Mercedes-Benz has opened Europe's first battery recycling plant, making it the first car manufacturer worldwide to close the battery recycling loop with its own in-house facility.

The mechanical-hydrometallurgical recycling plant in Kuppenheim, southern Germany is expected to have a recovery rate of more than 96 per cent, reclaiming raw materials such as lithium, nickel and cobalt in a way that will be suitable for use in new batteries for future vehicles.

The recycling plant covers all steps from shredding battery modules to drying and processing active battery materials. The mechanical process sorts and separates plastics, copper, aluminium and iron in a complex, multi-stage process. The downstream hydrometallurgical process is dedicated to the so-called ‘black mass’. These are the active materials that make up the electrodes of the battery cells. The valuable metals cobalt, nickel and lithium are extracted individually in a multi-stage chemical process. These recyclates are of battery quality and therefore suitable for use in the production of new battery cells.
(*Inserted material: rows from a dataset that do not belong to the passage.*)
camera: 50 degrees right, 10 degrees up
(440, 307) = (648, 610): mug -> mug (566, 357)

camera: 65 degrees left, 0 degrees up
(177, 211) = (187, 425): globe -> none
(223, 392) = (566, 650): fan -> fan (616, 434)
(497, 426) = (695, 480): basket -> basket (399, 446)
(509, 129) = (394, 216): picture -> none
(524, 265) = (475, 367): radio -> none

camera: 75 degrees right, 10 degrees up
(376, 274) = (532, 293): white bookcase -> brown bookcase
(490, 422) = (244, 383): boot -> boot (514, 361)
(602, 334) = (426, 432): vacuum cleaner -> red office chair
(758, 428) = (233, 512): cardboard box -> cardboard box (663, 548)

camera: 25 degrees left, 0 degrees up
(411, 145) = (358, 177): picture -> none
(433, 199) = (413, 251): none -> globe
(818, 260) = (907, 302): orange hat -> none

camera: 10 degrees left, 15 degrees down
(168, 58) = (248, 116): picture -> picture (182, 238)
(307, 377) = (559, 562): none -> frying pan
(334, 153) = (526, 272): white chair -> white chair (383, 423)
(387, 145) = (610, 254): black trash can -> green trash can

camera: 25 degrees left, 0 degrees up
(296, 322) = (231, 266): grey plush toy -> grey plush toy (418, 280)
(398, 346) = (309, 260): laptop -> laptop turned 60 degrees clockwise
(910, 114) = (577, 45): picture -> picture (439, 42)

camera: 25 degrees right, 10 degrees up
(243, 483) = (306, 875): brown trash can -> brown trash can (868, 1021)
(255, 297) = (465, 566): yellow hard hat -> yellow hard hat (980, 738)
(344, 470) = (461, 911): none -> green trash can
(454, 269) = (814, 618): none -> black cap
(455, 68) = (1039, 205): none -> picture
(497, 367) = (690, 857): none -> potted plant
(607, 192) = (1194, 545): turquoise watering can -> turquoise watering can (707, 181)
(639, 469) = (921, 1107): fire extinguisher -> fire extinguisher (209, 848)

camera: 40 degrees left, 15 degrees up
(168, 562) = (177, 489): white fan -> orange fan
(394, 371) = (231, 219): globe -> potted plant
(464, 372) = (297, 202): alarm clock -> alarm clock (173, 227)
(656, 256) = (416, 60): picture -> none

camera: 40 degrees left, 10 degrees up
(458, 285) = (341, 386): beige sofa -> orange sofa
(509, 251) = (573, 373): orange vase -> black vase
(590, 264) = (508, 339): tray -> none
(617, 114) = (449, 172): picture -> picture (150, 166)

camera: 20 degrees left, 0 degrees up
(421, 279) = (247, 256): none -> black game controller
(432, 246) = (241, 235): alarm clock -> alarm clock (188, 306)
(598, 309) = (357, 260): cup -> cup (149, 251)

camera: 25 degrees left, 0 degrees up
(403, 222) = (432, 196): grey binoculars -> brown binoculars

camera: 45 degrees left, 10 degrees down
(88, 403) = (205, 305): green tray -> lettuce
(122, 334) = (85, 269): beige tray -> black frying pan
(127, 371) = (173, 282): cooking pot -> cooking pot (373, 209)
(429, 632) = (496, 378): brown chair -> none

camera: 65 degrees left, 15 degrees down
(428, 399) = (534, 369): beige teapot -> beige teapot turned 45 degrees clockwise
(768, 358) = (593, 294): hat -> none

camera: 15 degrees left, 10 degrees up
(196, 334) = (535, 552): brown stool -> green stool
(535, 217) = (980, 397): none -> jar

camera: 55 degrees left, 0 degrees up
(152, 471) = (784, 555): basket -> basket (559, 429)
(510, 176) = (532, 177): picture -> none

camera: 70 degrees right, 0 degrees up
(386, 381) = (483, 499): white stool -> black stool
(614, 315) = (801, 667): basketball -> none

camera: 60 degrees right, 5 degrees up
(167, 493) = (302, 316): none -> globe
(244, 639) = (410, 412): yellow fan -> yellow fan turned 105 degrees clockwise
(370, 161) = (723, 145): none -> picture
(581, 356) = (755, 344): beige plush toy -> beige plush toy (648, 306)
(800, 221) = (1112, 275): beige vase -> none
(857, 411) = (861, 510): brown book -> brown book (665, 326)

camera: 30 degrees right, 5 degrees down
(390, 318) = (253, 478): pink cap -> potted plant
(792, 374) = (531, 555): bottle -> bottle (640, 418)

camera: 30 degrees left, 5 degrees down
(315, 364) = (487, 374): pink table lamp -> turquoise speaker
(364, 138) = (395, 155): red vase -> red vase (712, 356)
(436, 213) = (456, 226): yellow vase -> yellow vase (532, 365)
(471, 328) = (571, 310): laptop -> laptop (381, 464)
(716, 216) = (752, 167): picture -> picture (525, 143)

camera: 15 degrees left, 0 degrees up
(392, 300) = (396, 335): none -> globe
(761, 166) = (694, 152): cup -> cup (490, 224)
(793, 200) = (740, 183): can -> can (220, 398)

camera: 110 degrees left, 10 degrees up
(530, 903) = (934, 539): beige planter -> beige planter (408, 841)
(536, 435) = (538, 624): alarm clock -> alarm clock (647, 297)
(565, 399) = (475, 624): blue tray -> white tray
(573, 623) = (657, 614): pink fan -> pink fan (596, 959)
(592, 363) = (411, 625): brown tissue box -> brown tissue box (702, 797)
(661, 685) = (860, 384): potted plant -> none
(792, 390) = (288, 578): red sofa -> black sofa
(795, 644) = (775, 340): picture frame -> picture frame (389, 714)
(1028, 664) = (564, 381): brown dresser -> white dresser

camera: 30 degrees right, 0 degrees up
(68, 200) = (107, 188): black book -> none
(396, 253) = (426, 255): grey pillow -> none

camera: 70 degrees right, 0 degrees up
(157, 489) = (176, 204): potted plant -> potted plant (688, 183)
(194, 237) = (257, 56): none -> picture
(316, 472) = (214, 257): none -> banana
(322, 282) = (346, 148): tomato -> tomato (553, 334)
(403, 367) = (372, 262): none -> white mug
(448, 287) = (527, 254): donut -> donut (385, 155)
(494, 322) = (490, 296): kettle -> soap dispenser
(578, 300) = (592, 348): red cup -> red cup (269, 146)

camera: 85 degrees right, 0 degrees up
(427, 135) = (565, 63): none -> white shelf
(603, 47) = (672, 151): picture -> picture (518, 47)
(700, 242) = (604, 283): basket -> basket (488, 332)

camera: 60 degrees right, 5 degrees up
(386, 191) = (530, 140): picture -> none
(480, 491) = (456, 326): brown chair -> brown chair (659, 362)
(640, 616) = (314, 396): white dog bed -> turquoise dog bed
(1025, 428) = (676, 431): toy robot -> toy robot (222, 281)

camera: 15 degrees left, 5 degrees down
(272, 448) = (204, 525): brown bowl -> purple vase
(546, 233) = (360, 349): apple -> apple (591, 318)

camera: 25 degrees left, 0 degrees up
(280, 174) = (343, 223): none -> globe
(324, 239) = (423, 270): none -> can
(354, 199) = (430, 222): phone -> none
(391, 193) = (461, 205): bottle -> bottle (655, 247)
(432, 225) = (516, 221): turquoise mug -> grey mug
Unlike the existing pyrometallurgy process, the hydrometallurgical process is less-intensive in terms of energy consumption and material waste. In addition, the recycling plant operates in a net carbon-neutral manner and is supplied with 100 per cent green electricity. The roof area of the 6800 square-metre building is equipped with a photovoltaic system with a peak output of more than 350KW.

The plant has an annual capacity of 2,500 tonnes. The recovered materials feed into the production of more than 50,000 battery modules for EVs.

The opening comes at a critical time in EU vehicle manufacturer, as tariffs have been applied to Chinese EVS, VW has, for the first time, outlined major closures and redundancies.